使用BPF ring buffer

Overview

本文介绍如何使用BPF ring buffer,原文来自这里

在学习ring buffer的使用时,我翻阅了很多文档,筛选过后发现这篇文章是很不错的学习材料,即便它最后一次更新停留在2021年3月,内容也依旧可靠。

以下为正文。


Update March 30th, 2021: This article is still relevant if you are looking for a practical example on how to use the BPF Ring Buffer. If you want a deep explaination on how it works I suggest to visit the blog of the main author of this feature Andrii here. Enjoy the learning! :)

2021 年 3 月 30 日更新:如果您正在寻找有关如何使用 BPF 环形缓冲区的实际示例,本文仍然具有相关性。 如果您想深入了解其工作原理,我建议访问此功能主要作者 Andrii 的博客。 享受学习的乐趣吧! :)

介绍

The 5.8 release of the Linux Kernel came out with lots of interesting elements. Yes, as always.

A couple of weeks ago, while still processing all the news in there, I came accross a patch proposing a new bpf map type called BPF_MAP_TYPE_RINGBUF. By using this new map type we finally have an MPSC (multi producer single consumer) data structure optimized for data buffering and streaming.

Linux 内核 5.8 版本包含许多有趣的元素。 是的,一如既往。

几周前,当我仍在处理其中的所有新闻时,我发现了一个补丁,提出了一种名为 BPF_MAP_TYPE_RINGBUF 的新 bpf map类型。 通过使用这种新的map类型,我们最终拥有了针对数据缓冲和流式传输进行优化的 MPSC(多生产者单消费者)数据结构。

Some exciting things about it:

  • This type of map is not tied to the same CPU when dealing with the output as it is with BPF_MAP_TYPE_PERF_EVENT_ARRAY. This is very important for me and I’m already experimenting with this in the Falco BPF driver.
  • It’s very flexible in letting the user to decide what kind of memory allocation model they want to use by reserving beforehand or not.
  • It is observable using bpf_ringbuf_query by replying to various queries about its state. This could be useful to feed a prometheus exporter to monitor the health of the buffer.
  • Producers do not block each other, even on different CPUs
  • Spinlock is used internally to do the locking on reservations that are also ordered, while commits are completely lock free. This is very cool, because locking comes for free, no need to use bpf_spin_lock around or having to manage it.

一些令人兴奋的事情:

  • 这种类型的map在处理输出时与 BPF_MAP_TYPE_PERF_EVENT_ARRAY 不同,它不绑定同一个CPU。 这对我来说非常重要,我已经在 Falco BPF 驱动程序中进行了试验。
  • 它非常灵活,可以让用户通过“预留”或“不预留”来决定使用哪种内存分配模型。
  • 可以使用 bpf_ringbuf_query 通过回复的有关其状态的各种查询来观察它。 这对于为普罗米修斯导出器提供数据以监控缓冲区的运行健康状况可能很有用。
  • 生产者不会互相阻塞,即使在不同的CPU上
  • 自旋锁在内部用于对预留进行锁定,预留同样是有序的,而提交是完全无锁的。 这非常酷,因为锁定是免费的,无需使用 bpf_spin_lock或不得不管理它。

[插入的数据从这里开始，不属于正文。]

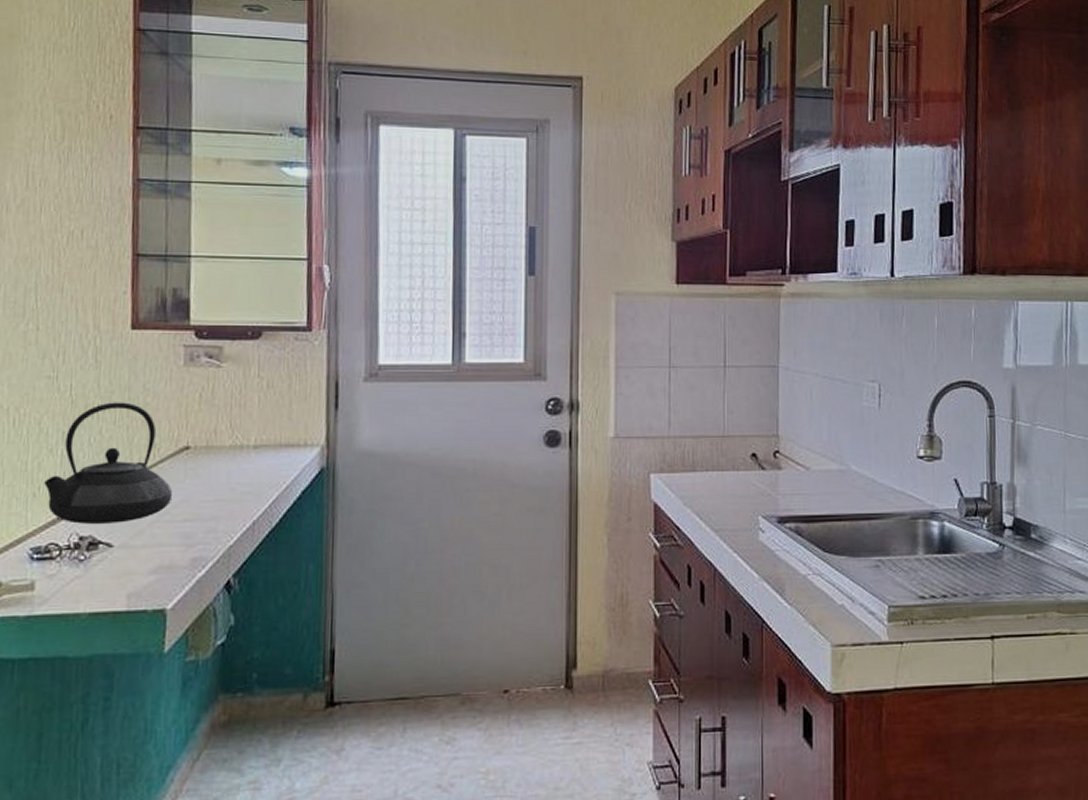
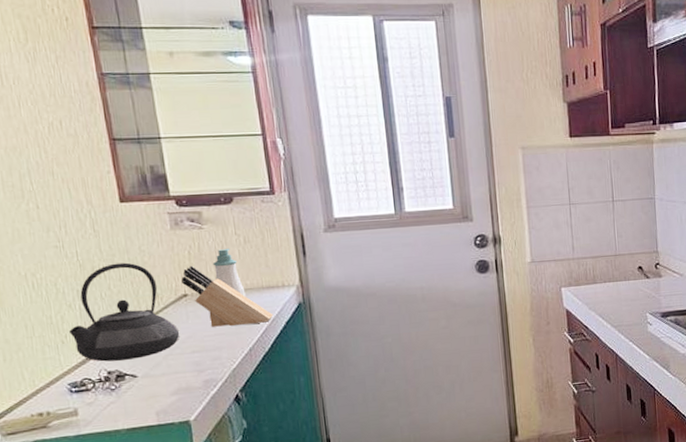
knife block: none [186,411,288,490] -> present [181,265,274,327]
soap bottle: none [226,393,259,454] -> present [212,248,246,296]

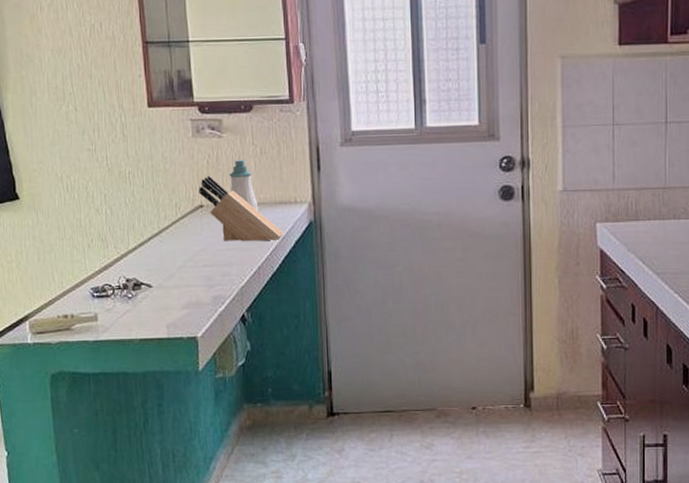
teapot: present [69,262,179,362] -> none [95,169,193,269]

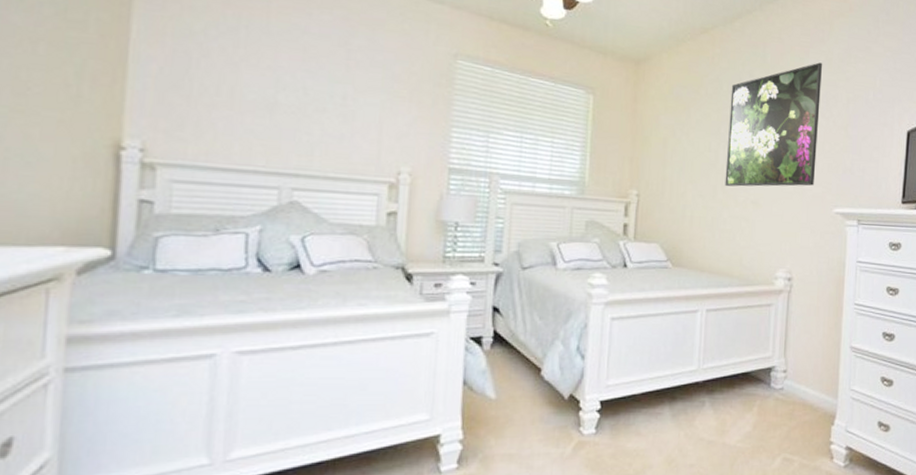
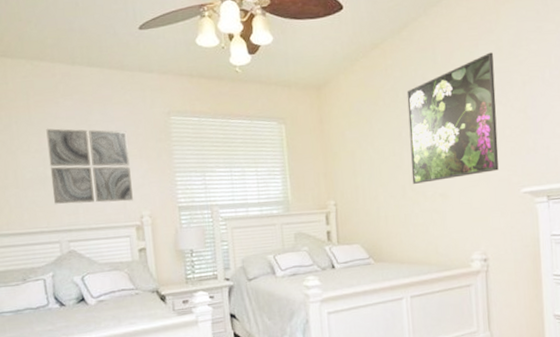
wall art: none [281,43,399,152] -> present [46,128,133,204]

The patch author did a very good job at explaining all the reasons why the change was needed, so I will not go that way with this post. Instead, I want to write about to actually make use of this new feature.

补丁作者很好地解释了需要进行更改的所有原因,因此我不会在这篇文章中继续阐述这些。 相反,我想写一篇关于实际使用这个新功能的文章。

写这篇文章的动机

Finding good resources on new BPF features is very hard. The subsystem maintainers team is doing a ginormous work at it and documenting every single bit is very difficult.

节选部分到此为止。